Dog Aggression

aggressive-dogNothing causes dog owners more confusion, frustration, fear, or heartbreak than dog aggression. Being faced with a choice between rehoming or even euthanizing a beloved pet and living with a dangerous dog is a terrible thing to face. Fortunately, most aggression results from fear or confusion in otherwise wonderful dogs and can be corrected with the assistance of a qualified professional.

Myths and confusion about aggressive behavior abound, and standard obedience training methods often make aggression worse. That makes it extremely important to work with a certified behavior professional who has the experience and education necessary to understand and address your dog’s specific problem. Our aggression expert, Jeff Silverman, has successfully rehabilitated hundreds aggressive dogs over the last 17 years. He has written about aggressive dogs for national professional magazines, lectured on the topic for local veterinary associations, and trained veterinary and animal shelter staff on safety with aggressive dogs. Contact us today to schedule a consult.

  • Early intervention is key: Dogs don’t “outgrow” aggression problems. Practice makes perfect. If your dog has behaved aggressively, have him evaluated both by your veterinarian and by a behavior professional. The sooner you start, the easier the problem will be to fix.
  • Don’t try this at home: Some of our most difficult cases involve highly experienced dog owners and even trainers whose attempts to solve an aggression problem with inappropriate traditional obedience training techniques backfired.
  • Safety First: Until you see a professional, do whatever it takes to keep people safe and prevent your dog from practicing aggressive behavior.

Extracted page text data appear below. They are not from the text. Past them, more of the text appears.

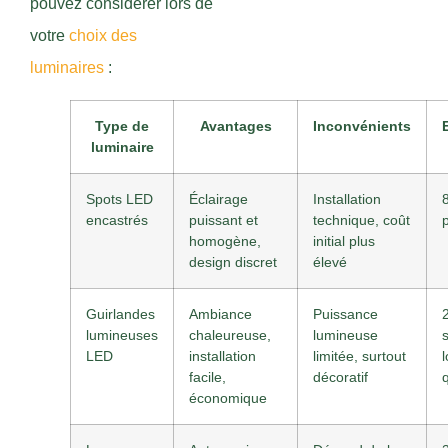
pouvez considérer lors de
votre
choix des
luminaires
:
Type de
Avantages
Inconvénients
luminaire
Spots LED
Éclairage
Installation
encastrés
puissant et
technique, coût
homogène,
initial plus
design discret
élevé
Guirlandes
Ambiance
Puissance
lumineuses
chaleureuse,
lumineuse
LED
installation
limitée, surtout
facile,
décoratif
q
économique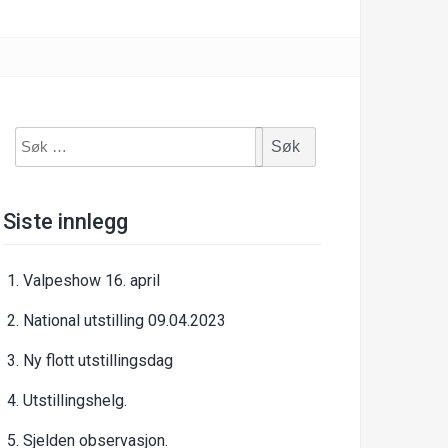
Søk
etter:
Siste innlegg
Valpeshow 16. april
National utstilling 09.04.2023
Ny flott utstillingsdag
Utstillingshelg.
Sjelden observasjon.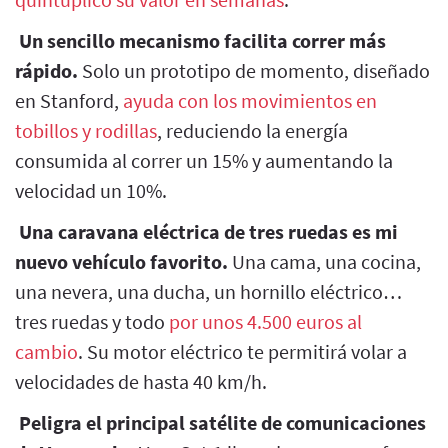
Un sencillo mecanismo facilita correr más
rápido.
Solo un prototipo de momento, diseñado
en Stanford,
ayuda con los movimientos en
tobillos y rodillas
, reduciendo la energía
consumida al correr un 15% y aumentando la
velocidad un 10%.
Una caravana eléctrica de tres ruedas es mi
nuevo vehículo favorito.
Una cama, una cocina,
una nevera, una ducha, un hornillo eléctrico…
tres ruedas y todo
por unos 4.500 euros al
cambio
. Su motor eléctrico te permitirá volar a
velocidades de hasta 40 km/h.
Peligra el principal satélite de comunicaciones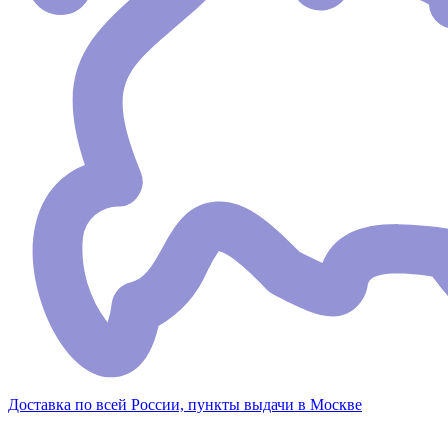
Доставка по всей России, пункты выдачи в Москве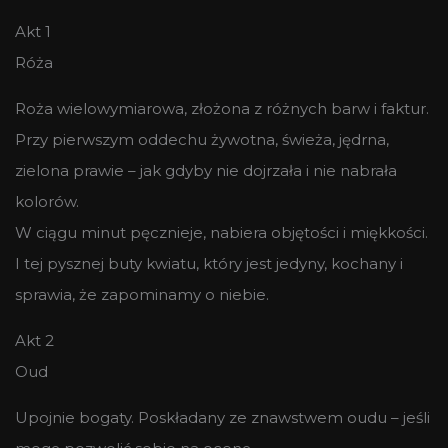
Akt 1
Róża
Roża wielowymiarowa, złożona z różnych barw i faktur.
Przy pierwszym oddechu żywotna, świeża, jędrna,
zielona prawie – jak gdyby nie dojrzała i nie nabrała
kolorów.
W ciągu minut pęcznieje, nabiera objętości i miękkości.
I tej pysznej buty kwiatu, który jest jedyny, kochany i
sprawia, że zapominamy o niebie.
Akt 2
Oud
Upojnie bogaty. Poskładany ze znawstwem oudu – jeśli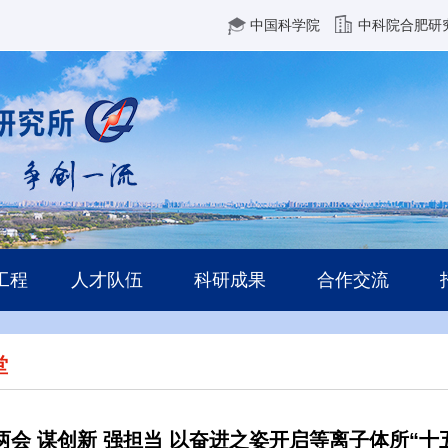
中国科学院
中科院合肥研
工程
人才队伍
科研成果
合作交流
堂
两会 谋创新 强担当 以奋进之姿开启等离子体所“十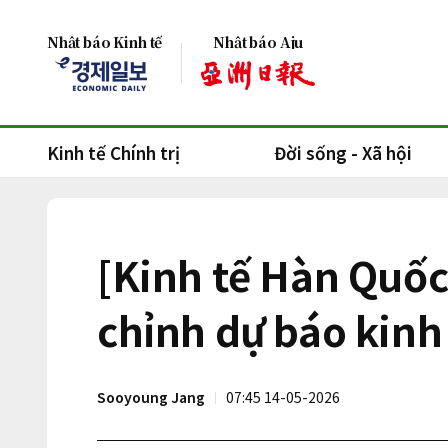
Nhật báo Kinh tế
Nhật báo Aju
Kinh tế Chính trị
Đời sống - Xã hội
[Kinh tế Hàn Quốc
chỉnh dự báo kinh
Sooyoung Jang
07:45 14-05-2026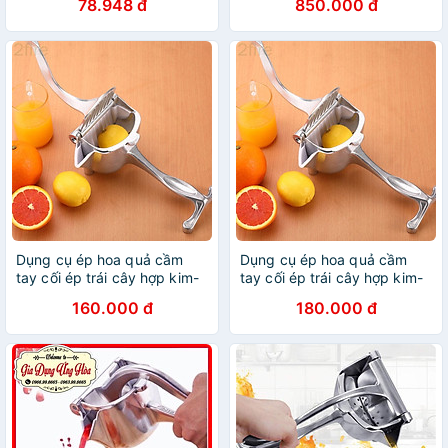
78.948 đ
850.000 đ
dàng dễ sử dụng, chống
han gỉ - Ép hoa quả
Dụng cụ ép hoa quả cầm
Dụng cụ ép hoa quả cầm
tay cối ép trái cây hợp kim-
tay cối ép trái cây hợp kim-
HH190
HH190
160.000 đ
180.000 đ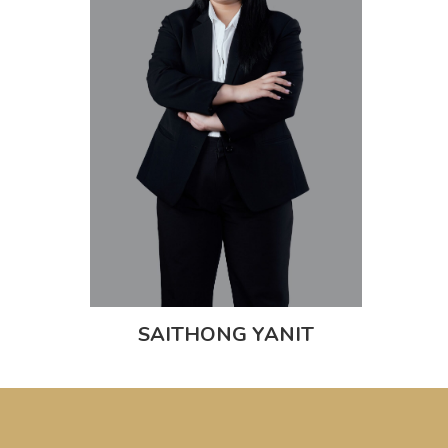
SAITHONG YANIT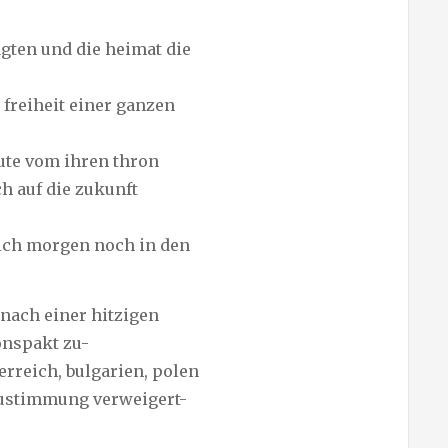
ägten und die heimat die
 freiheit einer ganzen
ute vom ihren thron
h auf die zukunft
 ich morgen noch in den
nach einer hitzigen
onspakt zu-
erreich, bulgarien, polen
zustimmung verweigert-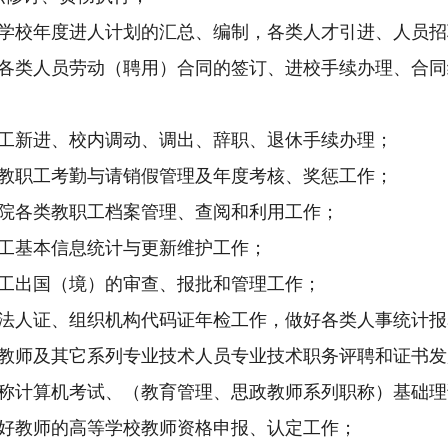
学校年度进人计划的汇总、编制，
各类人才引进、人员招
各类人员劳动（聘用）合同的签订、进校手续办理、合同
工新进、校内调动、调出、辞职、退休手续办理；
教职工考勤与请销假管理及年度考核、奖惩工作；
院各类教职工档案管理、
查阅和利用工作；
工
基本信息统计与更新维护工作；
工出国（境）的审查、报批和管理工作；
法人证、组织机构代码证年检工作，做好各类人事统计报
教师及其它系列专业技术人员专业技术职务评聘和证书发
称计算机考试、（教育管理、思政教师系列职称）基础理
好教师的高等学校教师资格申报、认定工作；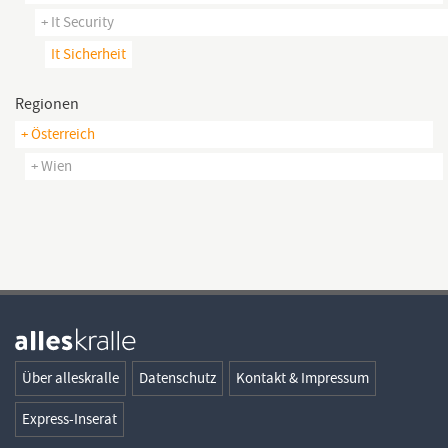
+ It Security
It Sicherheit
Regionen
+ Österreich
+ Wien
Über alleskralle
Datenschutz
Kontakt & Impressum
Express-Inserat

Keep your dog securely confined or leashed and avoid cicrumstances that trigger aggression.
  • Consult Your Veterinarian: Medical factors often play a role in aggression. If your vet didn’t refer you to us, please consult them.

Every aggression case in unique, and should be thoroughly evaluated by a professional, but there are a few distinct types:

Resource Guarding:

Some dogs guard food, bones, toys, sleeping spots, or a favorite person. Resource guarders can also be touchy about being lifted, restrained, or groomed. When aimed at humans, resource guarding is the easiest type of aggression to address. Our success rate in homes with no children under 8 is pretty close to 100%. Homes with young children are trickier.

Fear Aggression:

Many dogs are afraid of strangers in general. Others only fear certain people. Common fear aggression triggers include gender, age, body language, and race. Some dogs display fear aggression towards family members, but this is less common. The amount of training required to overcome fear aggression varies greatly from one dog to another.

Territorial/Frustration Aggression:

Many otherwise friendly dogs become aggressive on leash, behind a fence, or in their crates. This type of aggression can usually be addressed quite easily with early intervention. Allowed to continue, however, the aggression can generalize to multiple situations and become a serious project to address.

Dog-to-Dog Aggression:

Aggression aimed at other dogs can fall into any of the above categories, but requires a different approach than human-directed aggression. Humans working with aggressive dogs can follow very specific instructions about how to act, which makes training easier. Other dogs don’t tend to be so cooperative. For that reason, we prefer to work with dog aggressive dogs in a special group class just after your initial consult.

Abnormal Aggression:

Most aggression that we see falls into one of the above categories, but there are also a wide variety of medical conditions that can lead to aggressive behavior. For that reason, we strongly recommend consulting both your veterinarian and a behavior professional if your dog is behaving aggressively.